What would you say if we told you…
That Conundrum Press is publishing The Gift, a new YA graphic novel by Zoe Maeve, creator of the Expozine Award-winning July Underwater?
Hold your applause…
Because then, what if we told you that Maeve describes it as The Shining meets Sophia Coppola’s Marie Antoinette?
We know. Take a second to collect yourself. It’s very exciting. And it’s going to be just as incredible as it sounds.
The Gift opens on the snow-blanketed grounds of the Alexander Palace in Western Russia where a moth has come to attend the birth of the fourth Romanov princess, Anastasia. She and her siblings grow up in a gilded world, isolated from the society beyond the palace walls despite their dominion over it. After mysteriously receiving a camera on her fifteenth birthday, she begins to document her world, but the gift carries with it a weight she can’t yet see. A creature moves on the edge of her vision and stalks her dreams. As the revolution unfolds, the confines of Anastasia’s world keep closing in. Something is following her, and it might not be human.
5 Questions with Zoe Maeve
1. What is it about Anastasia that made you want to write about her life? How did you hear of her story?
When I started working on The Gift, it was because I’d gotten obsessed not so much with the Romanovs, but with this network of websites and forums about them. It’s a corner of the internet where people are meticulously going through the family photos and matching them to the rooms in the palaces, digitizing menus from royal meals, that kind of thing. There’s one post that sticks with me where they were tracing the movement of a specific white chair across different photographs. It’s like this archival project where they’re collectively creating an imagined world that feels almost hyper-real and intensely saturated. I became very interested in this, more than I was interested in the real historical figures of the family, or Anastasia herself.
The thing is that when you start reading about the family, it’s very boring and ordinary and they led very sheltered lives, especially the children. My past work has had a lot to do with scrutinizing records, especially personal ones. I’m often looking at a life for something vital and ultimately unseeable because you’re looking so closely you can only skirt around it. I played pretty fast and loose with historical dates in the book, but what I really wanted to bring to life was the world inside the palace.
2. There is an element of horror in The Gift. What influenced this?
I’ve always been really interested in the aesthetics of horror movies. The horror I tend to be drawn to is about the supernatural and hauntings and it usually creeps into my work. One of my favourite movies is Hideo Nakata’s Dark Water, where what’s driving the haunting is this ghost’s incredible, forceful need, which doesn’t really become clear until the end. Another touchstone for me is Annihilation, by Jeff VanderMeer, where the way that the entity is operating is so far beyond the human, even though some of its manifestations seem to be more conventional.
So I think I was very interested in hauntings that are entangled with us but also indifferent to human events. In The Gift, these big historical events are taking place in the background, but the creature Anastasia sees isn’t an expression of them, and it becomes more like a private haunting she can’t really understand, and which is ultimately interrupted at the end of the book.

» OBJECTIVES
1. In the announcement of The Gift, what does Anastasia receive on her fifteenth birthday?
2. Duplicate the records starting at the line that contains "Bella: 2:01 -> none" and ending at the line that contains "Tunis: 6:15 -> 4:11", both included, and leave the pictures out.

» INPUT RECORDS

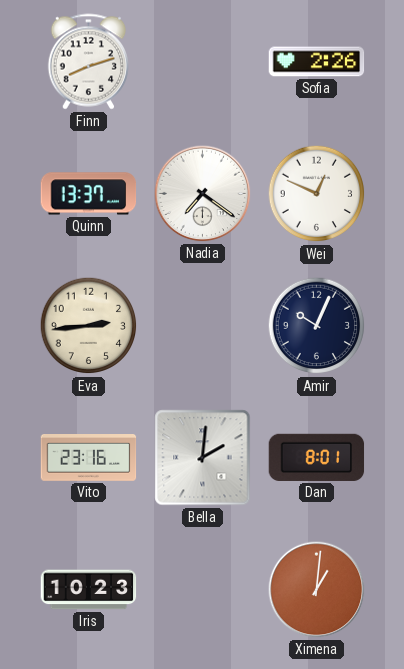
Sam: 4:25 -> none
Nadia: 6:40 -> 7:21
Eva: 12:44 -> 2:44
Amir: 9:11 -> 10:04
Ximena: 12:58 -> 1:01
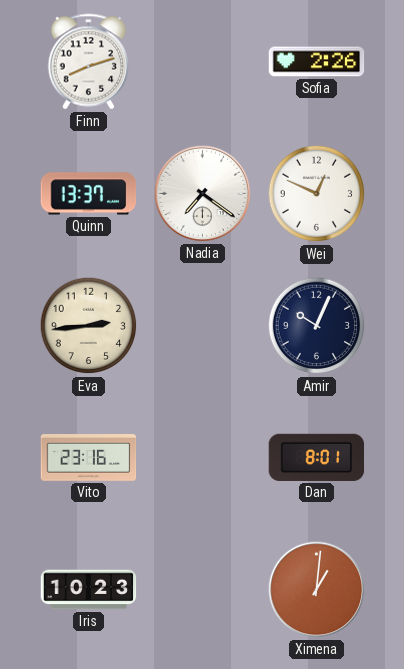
Bella: 2:01 -> none
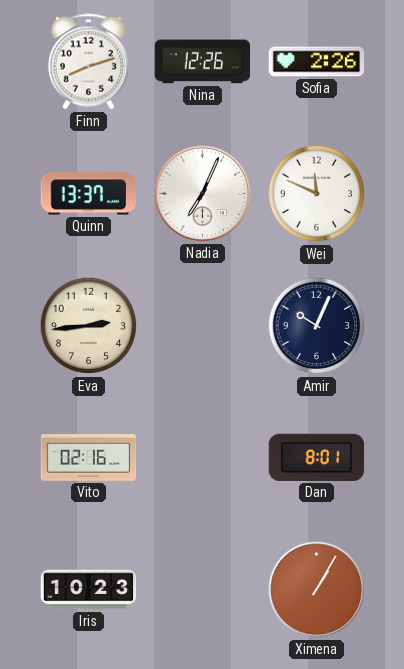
Nina: none -> 12:26
Nadia: 7:21 -> 7:04
Wei: 12:49 -> 11:49
Vito: 23:16 -> 02:16
Ximena: 1:01 -> 1:05
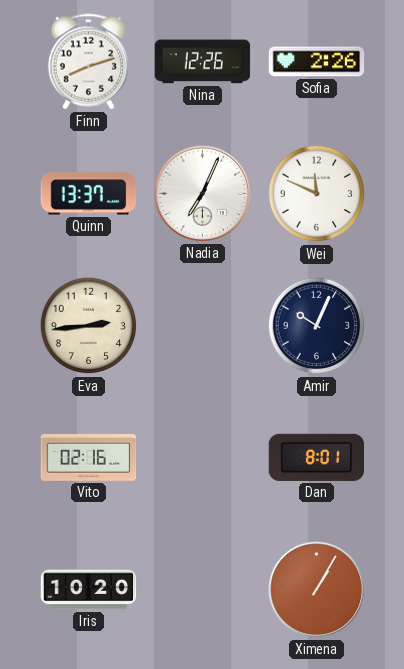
Iris: 10:23 -> 10:20
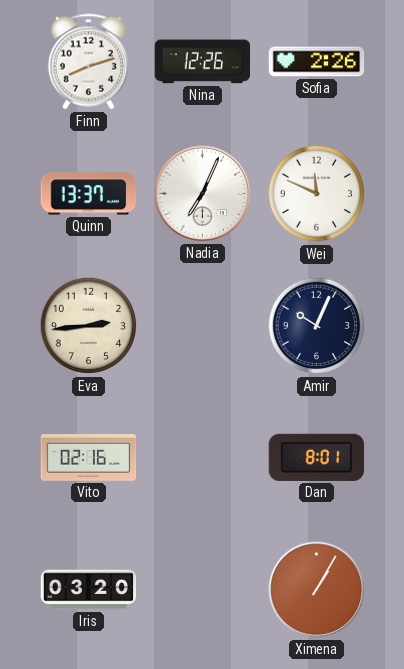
Iris: 10:20 -> 03:20
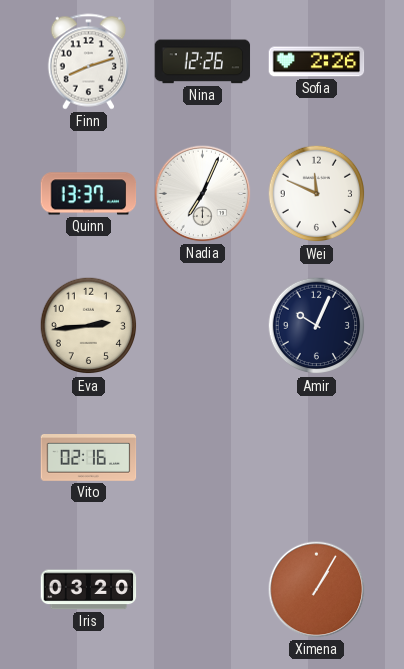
Dan: 8:01 -> none
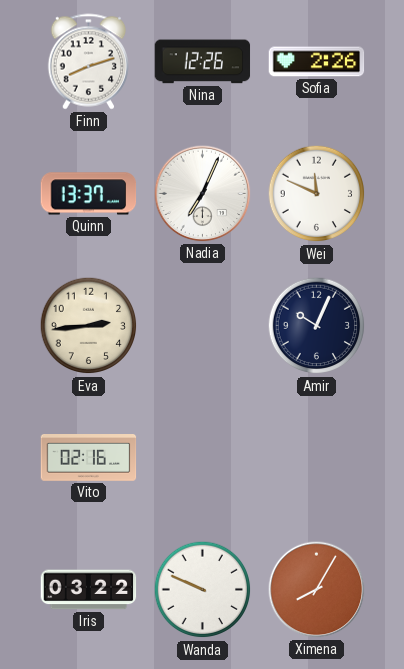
Iris: 03:20 -> 03:22
Wanda: none -> 9:49
Ximena: 1:05 -> 8:05
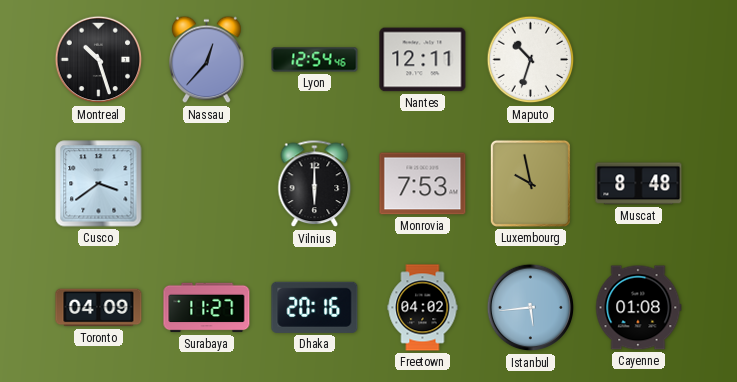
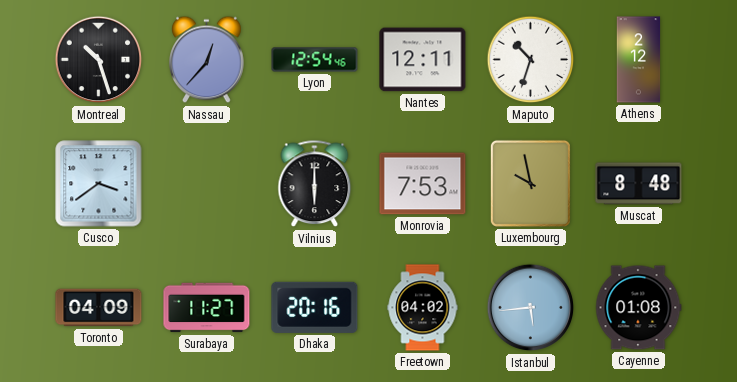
Athens: none -> 2:12
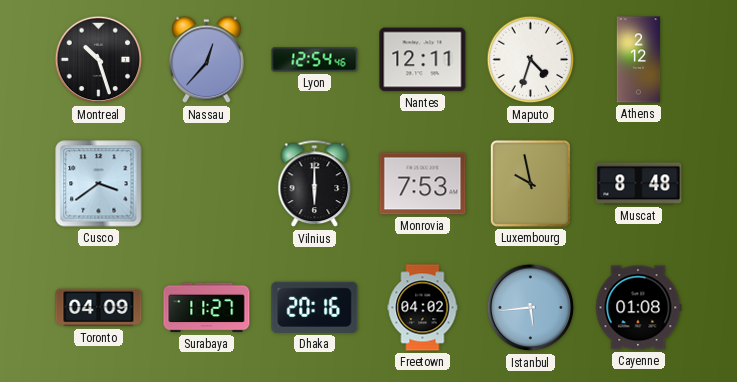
Maputo: 10:33 -> 4:33
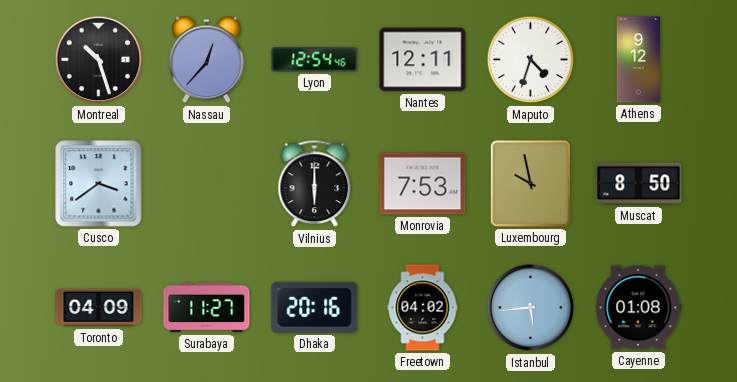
Athens: 2:12 -> 9:12
Muscat: 8:48 -> 8:50
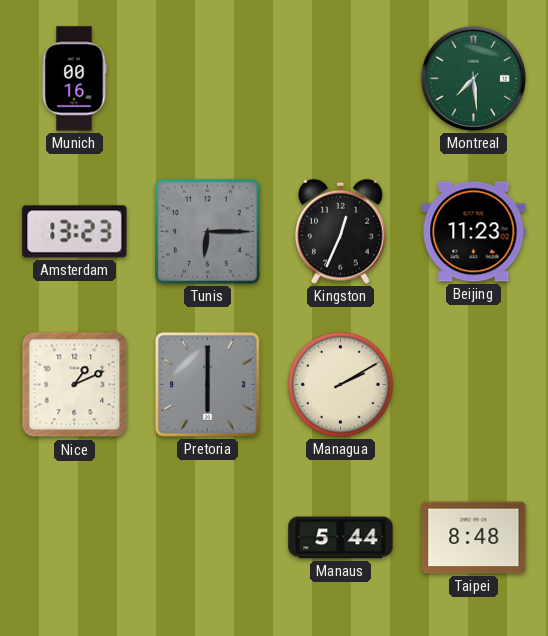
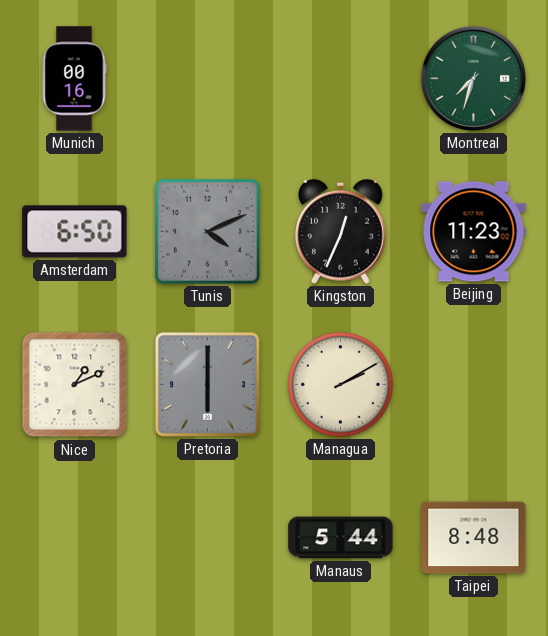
Montreal: 7:29 -> 7:33
Amsterdam: 13:23 -> 6:50
Tunis: 6:15 -> 4:11
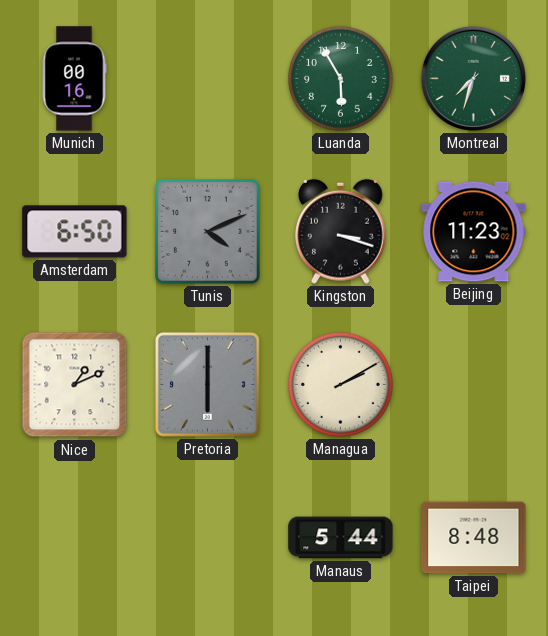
Luanda: none -> 5:55
Kingston: 12:34 -> 3:18
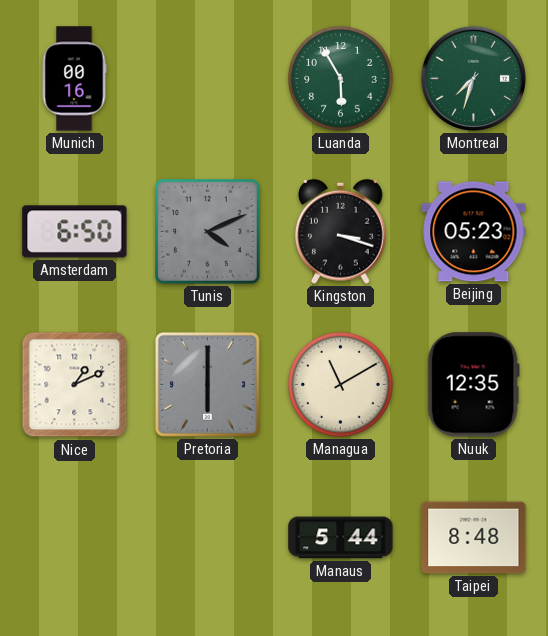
Beijing: 11:23 -> 05:23
Managua: 2:10 -> 11:10
Nuuk: none -> 12:35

» ANSWER SET
1. A camera.

2.
Bella: 2:01 -> none
Nina: none -> 12:26
Nadia: 7:21 -> 7:04
Wei: 12:49 -> 11:49
Vito: 23:16 -> 02:16
Ximena: 1:01 -> 1:05
Iris: 10:23 -> 10:20
Iris: 10:20 -> 03:20
Dan: 8:01 -> none
Iris: 03:20 -> 03:22
Wanda: none -> 9:49
Ximena: 1:05 -> 8:05
Athens: none -> 2:12
Maputo: 10:33 -> 4:33
Athens: 2:12 -> 9:12
Muscat: 8:48 -> 8:50
Montreal: 7:29 -> 7:33
Amsterdam: 13:23 -> 6:50
Tunis: 6:15 -> 4:11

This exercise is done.